International human rights organizations have criticized the Indonesian government's handling of protesters from the Free Papua Movement in the Papua conflict, in which the OPM seeks the secession of Papua and West Papua. High profile prisoners from this movement include Filep Karma and Buchtar Tabuni, both of whom are considered to be prisoners of conscience by Amnesty International.
A report to the Indonesian Human Rights Network by the Allard K Lowenstein International Human Rights Clinic, Yale Law School alleges human rights violations in the region. The Indonesian military denies allegations of human rights abuses in Papua.

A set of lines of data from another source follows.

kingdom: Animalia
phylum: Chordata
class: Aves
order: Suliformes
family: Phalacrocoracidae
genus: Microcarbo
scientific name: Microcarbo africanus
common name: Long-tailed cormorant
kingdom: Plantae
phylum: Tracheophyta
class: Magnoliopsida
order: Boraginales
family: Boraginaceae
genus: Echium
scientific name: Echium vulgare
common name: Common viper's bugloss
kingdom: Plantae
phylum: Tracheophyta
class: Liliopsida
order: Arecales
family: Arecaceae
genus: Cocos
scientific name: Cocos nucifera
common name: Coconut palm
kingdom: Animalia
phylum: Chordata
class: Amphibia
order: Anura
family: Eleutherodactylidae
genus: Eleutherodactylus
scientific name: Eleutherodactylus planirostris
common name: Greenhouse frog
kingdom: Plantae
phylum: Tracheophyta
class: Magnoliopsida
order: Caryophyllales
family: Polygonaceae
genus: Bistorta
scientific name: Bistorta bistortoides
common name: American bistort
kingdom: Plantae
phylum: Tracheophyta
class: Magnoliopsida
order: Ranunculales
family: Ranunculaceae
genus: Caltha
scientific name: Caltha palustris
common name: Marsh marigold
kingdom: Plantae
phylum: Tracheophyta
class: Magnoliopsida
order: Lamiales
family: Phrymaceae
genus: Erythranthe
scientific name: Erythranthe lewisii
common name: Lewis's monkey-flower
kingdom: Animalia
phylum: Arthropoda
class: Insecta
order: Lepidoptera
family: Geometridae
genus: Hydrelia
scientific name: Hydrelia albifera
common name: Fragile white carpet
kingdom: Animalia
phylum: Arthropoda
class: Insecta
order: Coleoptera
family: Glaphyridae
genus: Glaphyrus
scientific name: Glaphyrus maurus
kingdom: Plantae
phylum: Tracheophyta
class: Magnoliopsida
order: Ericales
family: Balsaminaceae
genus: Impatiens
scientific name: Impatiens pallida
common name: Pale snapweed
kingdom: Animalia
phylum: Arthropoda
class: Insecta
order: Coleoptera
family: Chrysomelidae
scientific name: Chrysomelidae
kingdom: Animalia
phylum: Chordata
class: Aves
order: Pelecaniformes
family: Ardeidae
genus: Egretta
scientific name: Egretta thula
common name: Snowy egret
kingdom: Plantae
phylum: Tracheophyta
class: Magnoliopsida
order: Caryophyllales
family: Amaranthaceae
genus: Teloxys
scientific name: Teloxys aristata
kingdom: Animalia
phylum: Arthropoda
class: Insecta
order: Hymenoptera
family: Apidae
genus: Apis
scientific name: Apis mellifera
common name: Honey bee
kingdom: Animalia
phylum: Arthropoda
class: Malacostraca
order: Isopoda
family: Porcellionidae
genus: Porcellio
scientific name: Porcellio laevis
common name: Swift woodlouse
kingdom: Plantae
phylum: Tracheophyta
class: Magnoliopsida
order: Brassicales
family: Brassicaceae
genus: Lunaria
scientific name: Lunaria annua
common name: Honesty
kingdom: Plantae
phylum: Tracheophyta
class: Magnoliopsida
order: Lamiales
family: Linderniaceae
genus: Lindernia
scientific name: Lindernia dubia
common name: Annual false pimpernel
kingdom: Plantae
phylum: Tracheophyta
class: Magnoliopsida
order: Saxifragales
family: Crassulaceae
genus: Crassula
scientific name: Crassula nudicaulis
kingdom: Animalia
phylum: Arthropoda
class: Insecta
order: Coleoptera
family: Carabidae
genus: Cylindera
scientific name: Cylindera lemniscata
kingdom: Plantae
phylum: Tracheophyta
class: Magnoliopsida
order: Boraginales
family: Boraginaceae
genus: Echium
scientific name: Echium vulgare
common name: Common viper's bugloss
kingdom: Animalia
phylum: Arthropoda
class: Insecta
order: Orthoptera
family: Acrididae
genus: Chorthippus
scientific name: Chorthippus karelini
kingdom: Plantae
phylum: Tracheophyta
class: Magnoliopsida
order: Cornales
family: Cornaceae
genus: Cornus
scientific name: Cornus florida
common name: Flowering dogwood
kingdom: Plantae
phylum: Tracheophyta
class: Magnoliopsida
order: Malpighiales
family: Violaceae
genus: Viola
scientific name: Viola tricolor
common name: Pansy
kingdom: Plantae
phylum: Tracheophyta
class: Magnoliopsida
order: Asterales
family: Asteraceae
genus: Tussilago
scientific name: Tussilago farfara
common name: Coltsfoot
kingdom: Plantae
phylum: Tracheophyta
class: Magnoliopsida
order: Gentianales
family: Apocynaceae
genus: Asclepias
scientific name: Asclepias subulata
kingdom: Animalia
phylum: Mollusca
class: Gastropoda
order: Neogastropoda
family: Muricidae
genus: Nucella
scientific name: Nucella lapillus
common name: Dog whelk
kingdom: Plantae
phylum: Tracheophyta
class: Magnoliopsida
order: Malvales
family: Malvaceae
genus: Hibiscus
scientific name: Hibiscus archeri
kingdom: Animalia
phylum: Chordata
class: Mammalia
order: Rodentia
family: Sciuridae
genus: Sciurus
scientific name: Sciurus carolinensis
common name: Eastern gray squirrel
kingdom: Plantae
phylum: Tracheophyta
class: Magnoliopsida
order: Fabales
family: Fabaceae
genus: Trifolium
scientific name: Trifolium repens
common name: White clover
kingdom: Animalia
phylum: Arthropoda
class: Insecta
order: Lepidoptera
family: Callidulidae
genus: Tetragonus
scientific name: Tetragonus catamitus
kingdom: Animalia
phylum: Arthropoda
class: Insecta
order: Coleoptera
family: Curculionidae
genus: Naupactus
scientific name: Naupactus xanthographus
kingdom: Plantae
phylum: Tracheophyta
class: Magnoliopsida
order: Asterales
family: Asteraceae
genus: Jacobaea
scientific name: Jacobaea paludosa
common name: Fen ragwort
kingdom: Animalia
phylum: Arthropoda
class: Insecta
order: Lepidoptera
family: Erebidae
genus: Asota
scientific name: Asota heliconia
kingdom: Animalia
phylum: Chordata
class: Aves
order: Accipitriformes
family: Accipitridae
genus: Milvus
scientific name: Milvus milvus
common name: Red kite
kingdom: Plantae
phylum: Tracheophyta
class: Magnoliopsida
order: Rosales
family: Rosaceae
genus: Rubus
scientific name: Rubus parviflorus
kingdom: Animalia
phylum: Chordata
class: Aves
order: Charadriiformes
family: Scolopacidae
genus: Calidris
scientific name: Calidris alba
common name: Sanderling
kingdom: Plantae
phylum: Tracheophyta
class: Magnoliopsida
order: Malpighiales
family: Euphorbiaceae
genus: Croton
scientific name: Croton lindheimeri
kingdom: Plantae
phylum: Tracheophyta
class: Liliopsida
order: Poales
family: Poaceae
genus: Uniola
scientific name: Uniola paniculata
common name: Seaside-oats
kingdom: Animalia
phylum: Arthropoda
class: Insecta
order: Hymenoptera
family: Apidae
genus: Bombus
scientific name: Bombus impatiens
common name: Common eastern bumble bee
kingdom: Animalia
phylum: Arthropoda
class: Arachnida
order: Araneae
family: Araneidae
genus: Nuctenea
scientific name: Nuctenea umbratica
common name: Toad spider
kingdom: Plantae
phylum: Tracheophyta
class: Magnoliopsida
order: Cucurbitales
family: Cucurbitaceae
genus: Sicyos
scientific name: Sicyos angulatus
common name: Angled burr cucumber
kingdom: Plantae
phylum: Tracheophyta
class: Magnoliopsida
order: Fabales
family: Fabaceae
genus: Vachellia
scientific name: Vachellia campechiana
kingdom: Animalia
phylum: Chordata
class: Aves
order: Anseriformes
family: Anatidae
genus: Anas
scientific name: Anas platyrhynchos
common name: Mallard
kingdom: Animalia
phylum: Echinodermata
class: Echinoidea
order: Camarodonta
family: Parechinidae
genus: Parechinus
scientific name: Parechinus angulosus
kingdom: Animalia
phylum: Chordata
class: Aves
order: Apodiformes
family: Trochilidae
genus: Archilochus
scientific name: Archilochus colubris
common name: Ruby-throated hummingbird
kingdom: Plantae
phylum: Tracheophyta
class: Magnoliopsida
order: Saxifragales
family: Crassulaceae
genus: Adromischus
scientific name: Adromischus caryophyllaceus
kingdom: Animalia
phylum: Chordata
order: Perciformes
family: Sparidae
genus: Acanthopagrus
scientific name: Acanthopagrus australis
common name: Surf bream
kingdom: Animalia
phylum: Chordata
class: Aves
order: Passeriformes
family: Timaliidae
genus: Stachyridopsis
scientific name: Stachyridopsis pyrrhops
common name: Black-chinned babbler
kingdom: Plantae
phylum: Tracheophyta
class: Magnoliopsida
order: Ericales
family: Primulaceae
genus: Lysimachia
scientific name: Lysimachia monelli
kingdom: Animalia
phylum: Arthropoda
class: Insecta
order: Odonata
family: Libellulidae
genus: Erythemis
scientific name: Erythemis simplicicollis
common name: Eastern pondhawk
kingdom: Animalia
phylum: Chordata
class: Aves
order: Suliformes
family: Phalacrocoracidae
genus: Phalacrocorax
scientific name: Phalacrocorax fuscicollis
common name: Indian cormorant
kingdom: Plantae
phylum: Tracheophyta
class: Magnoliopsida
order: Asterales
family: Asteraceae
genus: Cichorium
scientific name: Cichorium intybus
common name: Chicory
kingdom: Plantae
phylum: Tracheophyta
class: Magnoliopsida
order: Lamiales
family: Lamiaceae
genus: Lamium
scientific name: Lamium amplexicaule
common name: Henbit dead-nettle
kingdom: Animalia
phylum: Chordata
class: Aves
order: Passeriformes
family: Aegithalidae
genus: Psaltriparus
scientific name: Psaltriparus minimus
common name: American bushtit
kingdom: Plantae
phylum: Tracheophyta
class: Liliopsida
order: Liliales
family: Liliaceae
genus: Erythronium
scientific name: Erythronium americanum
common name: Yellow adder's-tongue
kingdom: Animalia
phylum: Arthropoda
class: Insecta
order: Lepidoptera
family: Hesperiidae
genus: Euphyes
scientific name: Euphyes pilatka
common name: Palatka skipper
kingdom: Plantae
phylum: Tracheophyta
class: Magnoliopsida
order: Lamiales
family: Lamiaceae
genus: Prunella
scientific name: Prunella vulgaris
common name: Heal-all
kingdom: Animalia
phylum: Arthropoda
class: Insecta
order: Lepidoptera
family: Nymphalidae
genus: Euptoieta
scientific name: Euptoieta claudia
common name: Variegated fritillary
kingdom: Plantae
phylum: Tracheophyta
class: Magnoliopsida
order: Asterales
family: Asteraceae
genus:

President of Indonesia Susilo Bambang Yudhoyono effected a policy change in 2005 away from "law and order" and towards economic development to arrest separatism in Papua. In May 2010, the release of Papuan political prisoners who had demonstrated for independence was announced. In October, a video emerged apparently showing soldiers kicking and abusing alleged separatists in Papua. The Government confirmed that the men were members of the military. The minister for security said their actions were excessive and unprofessional, and that they would be punished.